An exact, complete copy of the entries is needed, with the pictures left out.
=== Data in this exercise ===
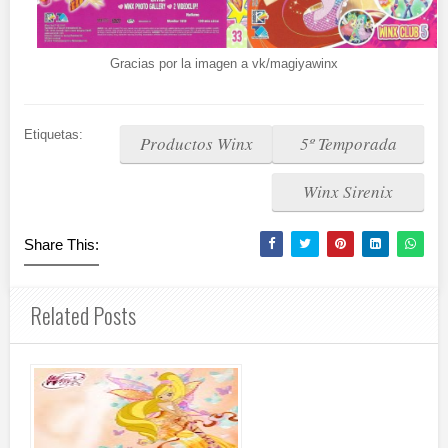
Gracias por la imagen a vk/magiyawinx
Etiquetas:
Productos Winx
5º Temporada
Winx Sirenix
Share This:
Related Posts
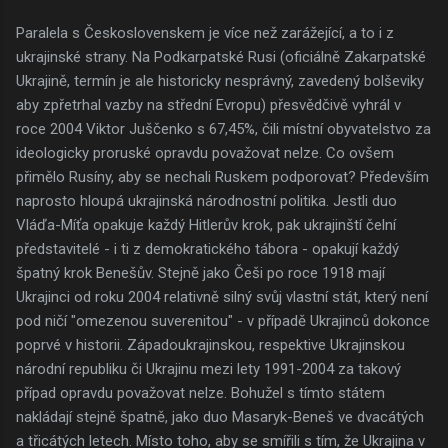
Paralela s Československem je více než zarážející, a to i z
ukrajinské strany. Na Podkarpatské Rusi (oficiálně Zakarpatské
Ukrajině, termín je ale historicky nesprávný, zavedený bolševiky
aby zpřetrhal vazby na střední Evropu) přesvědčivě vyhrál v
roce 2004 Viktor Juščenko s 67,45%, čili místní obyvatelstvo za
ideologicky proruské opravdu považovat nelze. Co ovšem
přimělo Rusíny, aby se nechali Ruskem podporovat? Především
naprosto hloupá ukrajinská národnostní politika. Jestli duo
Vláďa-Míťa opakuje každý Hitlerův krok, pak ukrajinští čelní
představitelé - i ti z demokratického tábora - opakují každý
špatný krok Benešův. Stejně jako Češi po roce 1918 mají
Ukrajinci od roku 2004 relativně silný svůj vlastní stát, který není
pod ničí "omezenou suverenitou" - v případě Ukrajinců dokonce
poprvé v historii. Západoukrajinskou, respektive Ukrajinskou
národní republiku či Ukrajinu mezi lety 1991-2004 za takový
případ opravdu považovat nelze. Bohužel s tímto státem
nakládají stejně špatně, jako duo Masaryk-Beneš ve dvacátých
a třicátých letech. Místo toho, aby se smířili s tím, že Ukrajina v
===
§ The completed task
Gracias por la imagen a vk/magiyawinx
Etiquetas:
Productos Winx
5º Temporada
Winx Sirenix
Share This:
Related Posts
Paralela s Československem je více než zarážející, a to i z
ukrajinské strany. Na Podkarpatské Rusi (oficiálně Zakarpatské
Ukrajině, termín je ale historicky nesprávný, zavedený bolševiky
aby zpřetrhal vazby na střední Evropu) přesvědčivě vyhrál v
roce 2004 Viktor Juščenko s 67,45%, čili místní obyvatelstvo za
ideologicky proruské opravdu považovat nelze. Co ovšem
přimělo Rusíny, aby se nechali Ruskem podporovat? Především
naprosto hloupá ukrajinská národnostní politika. Jestli duo
Vláďa-Míťa opakuje každý Hitlerův krok, pak ukrajinští čelní
představitelé - i ti z demokratického tábora - opakují každý
špatný krok Benešův. Stejně jako Češi po roce 1918 mají
Ukrajinci od roku 2004 relativně silný svůj vlastní stát, který není
pod ničí "omezenou suverenitou" - v případě Ukrajinců dokonce
poprvé v historii. Západoukrajinskou, respektive Ukrajinskou
národní republiku či Ukrajinu mezi lety 1991-2004 za takový
případ opravdu považovat nelze. Bohužel s tímto státem
nakládají stejně špatně, jako duo Masaryk-Beneš ve dvacátých
a třicátých letech. Místo toho, aby se smířili s tím, že Ukrajina v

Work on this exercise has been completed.